---------- Data for the task

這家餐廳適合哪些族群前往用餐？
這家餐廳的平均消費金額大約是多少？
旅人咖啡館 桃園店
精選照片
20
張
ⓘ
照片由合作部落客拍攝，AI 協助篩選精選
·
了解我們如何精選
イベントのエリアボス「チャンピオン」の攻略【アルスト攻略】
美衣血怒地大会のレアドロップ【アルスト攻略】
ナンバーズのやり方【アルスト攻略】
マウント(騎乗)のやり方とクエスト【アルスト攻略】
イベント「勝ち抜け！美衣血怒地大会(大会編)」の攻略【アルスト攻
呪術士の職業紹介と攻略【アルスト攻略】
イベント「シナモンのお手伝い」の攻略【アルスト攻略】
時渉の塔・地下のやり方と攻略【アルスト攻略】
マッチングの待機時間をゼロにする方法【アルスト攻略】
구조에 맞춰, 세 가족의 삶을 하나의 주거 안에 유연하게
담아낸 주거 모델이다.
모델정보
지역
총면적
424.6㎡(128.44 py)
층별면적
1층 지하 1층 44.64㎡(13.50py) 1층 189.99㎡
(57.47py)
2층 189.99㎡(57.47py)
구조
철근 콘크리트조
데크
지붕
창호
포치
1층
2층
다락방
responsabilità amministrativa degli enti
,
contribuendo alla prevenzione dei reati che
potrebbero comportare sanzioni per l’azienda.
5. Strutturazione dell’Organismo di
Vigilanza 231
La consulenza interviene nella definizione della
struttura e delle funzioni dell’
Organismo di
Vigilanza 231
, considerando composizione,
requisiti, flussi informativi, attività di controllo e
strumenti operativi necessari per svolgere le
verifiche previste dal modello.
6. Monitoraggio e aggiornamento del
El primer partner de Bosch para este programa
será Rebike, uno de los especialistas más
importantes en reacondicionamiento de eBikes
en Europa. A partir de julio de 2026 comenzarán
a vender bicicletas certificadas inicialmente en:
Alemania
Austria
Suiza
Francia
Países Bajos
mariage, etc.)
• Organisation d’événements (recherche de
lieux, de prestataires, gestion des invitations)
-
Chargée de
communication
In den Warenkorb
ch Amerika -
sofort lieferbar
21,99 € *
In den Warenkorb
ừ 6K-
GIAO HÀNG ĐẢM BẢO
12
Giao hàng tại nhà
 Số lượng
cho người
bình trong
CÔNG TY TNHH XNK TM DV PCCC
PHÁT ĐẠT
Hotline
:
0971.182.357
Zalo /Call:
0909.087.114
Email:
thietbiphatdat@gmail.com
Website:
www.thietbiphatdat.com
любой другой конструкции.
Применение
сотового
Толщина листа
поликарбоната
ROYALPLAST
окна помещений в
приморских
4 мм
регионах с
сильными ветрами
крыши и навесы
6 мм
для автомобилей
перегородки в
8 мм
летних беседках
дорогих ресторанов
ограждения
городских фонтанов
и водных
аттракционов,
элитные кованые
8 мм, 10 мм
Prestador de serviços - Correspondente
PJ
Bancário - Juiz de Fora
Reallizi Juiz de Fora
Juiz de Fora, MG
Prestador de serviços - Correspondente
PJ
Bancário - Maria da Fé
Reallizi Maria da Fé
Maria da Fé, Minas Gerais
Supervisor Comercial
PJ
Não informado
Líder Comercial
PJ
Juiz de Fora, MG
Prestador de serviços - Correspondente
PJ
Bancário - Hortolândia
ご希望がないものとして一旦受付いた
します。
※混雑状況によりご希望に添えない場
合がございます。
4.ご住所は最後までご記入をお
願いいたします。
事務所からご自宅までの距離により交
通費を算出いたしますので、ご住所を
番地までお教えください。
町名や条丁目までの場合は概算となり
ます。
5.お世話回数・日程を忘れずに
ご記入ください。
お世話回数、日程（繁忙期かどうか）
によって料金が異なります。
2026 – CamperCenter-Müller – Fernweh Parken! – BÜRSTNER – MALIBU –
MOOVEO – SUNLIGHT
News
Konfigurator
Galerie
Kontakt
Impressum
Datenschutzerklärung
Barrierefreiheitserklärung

--------------------

== Work instruction ==
A word-for-word transcription of the material is required.

== Written answer ==
這家餐廳適合哪些族群前往用餐？
這家餐廳的平均消費金額大約是多少？
旅人咖啡館 桃園店
精選照片
20
張
ⓘ
照片由合作部落客拍攝，AI 協助篩選精選
·
了解我們如何精選
イベントのエリアボス「チャンピオン」の攻略【アルスト攻略】
美衣血怒地大会のレアドロップ【アルスト攻略】
ナンバーズのやり方【アルスト攻略】
マウント(騎乗)のやり方とクエスト【アルスト攻略】
イベント「勝ち抜け！美衣血怒地大会(大会編)」の攻略【アルスト攻
呪術士の職業紹介と攻略【アルスト攻略】
イベント「シナモンのお手伝い」の攻略【アルスト攻略】
時渉の塔・地下のやり方と攻略【アルスト攻略】
マッチングの待機時間をゼロにする方法【アルスト攻略】
구조에 맞춰, 세 가족의 삶을 하나의 주거 안에 유연하게
담아낸 주거 모델이다.
모델정보
지역
총면적
424.6㎡(128.44 py)
층별면적
1층 지하 1층 44.64㎡(13.50py) 1층 189.99㎡
(57.47py)
2층 189.99㎡(57.47py)
구조
철근 콘크리트조
데크
지붕
창호
포치
1층
2층
다락방
responsabilità amministrativa degli enti
,
contribuendo alla prevenzione dei reati che
potrebbero comportare sanzioni per l’azienda.
5. Strutturazione dell’Organismo di
Vigilanza 231
La consulenza interviene nella definizione della
struttura e delle funzioni dell’
Organismo di
Vigilanza 231
, considerando composizione,
requisiti, flussi informativi, attività di controllo e
strumenti operativi necessari per svolgere le
verifiche previste dal modello.
6. Monitoraggio e aggiornamento del
El primer partner de Bosch para este programa
será Rebike, uno de los especialistas más
importantes en reacondicionamiento de eBikes
en Europa. A partir de julio de 2026 comenzarán
a vender bicicletas certificadas inicialmente en:
Alemania
Austria
Suiza
Francia
Países Bajos
mariage, etc.)
• Organisation d’événements (recherche de
lieux, de prestataires, gestion des invitations)
-
Chargée de
communication
In den Warenkorb
ch Amerika -
sofort lieferbar
21,99 € *
In den Warenkorb
ừ 6K-
GIAO HÀNG ĐẢM BẢO
12
Giao hàng tại nhà
 Số lượng
cho người
bình trong
CÔNG TY TNHH XNK TM DV PCCC
PHÁT ĐẠT
Hotline
:
0971.182.357
Zalo /Call:
0909.087.114
Email:
thietbiphatdat@gmail.com
Website:
www.thietbiphatdat.com
любой другой конструкции.
Применение
сотового
Толщина листа
поликарбоната
ROYALPLAST
окна помещений в
приморских
4 мм
регионах с
сильными ветрами
крыши и навесы
6 мм
для автомобилей
перегородки в
8 мм
летних беседках
дорогих ресторанов
ограждения
городских фонтанов
и водных
аттракционов,
элитные кованые
8 мм, 10 мм
Prestador de serviços - Correspondente
PJ
Bancário - Juiz de Fora
Reallizi Juiz de Fora
Juiz de Fora, MG
Prestador de serviços - Correspondente
PJ
Bancário - Maria da Fé
Reallizi Maria da Fé
Maria da Fé, Minas Gerais
Supervisor Comercial
PJ
Não informado
Líder Comercial
PJ
Juiz de Fora, MG
Prestador de serviços - Correspondente
PJ
Bancário - Hortolândia
ご希望がないものとして一旦受付いた
します。
※混雑状況によりご希望に添えない場
合がございます。
4.ご住所は最後までご記入をお
願いいたします。
事務所からご自宅までの距離により交
通費を算出いたしますので、ご住所を
番地までお教えください。
町名や条丁目までの場合は概算となり
ます。
5.お世話回数・日程を忘れずに
ご記入ください。
お世話回数、日程（繁忙期かどうか）
によって料金が異なります。
2026 – CamperCenter-Müller – Fernweh Parken! – BÜRSTNER – MALIBU –
MOOVEO – SUNLIGHT
News
Konfigurator
Galerie
Kontakt
Impressum
Datenschutzerklärung
Barrierefreiheitserklärung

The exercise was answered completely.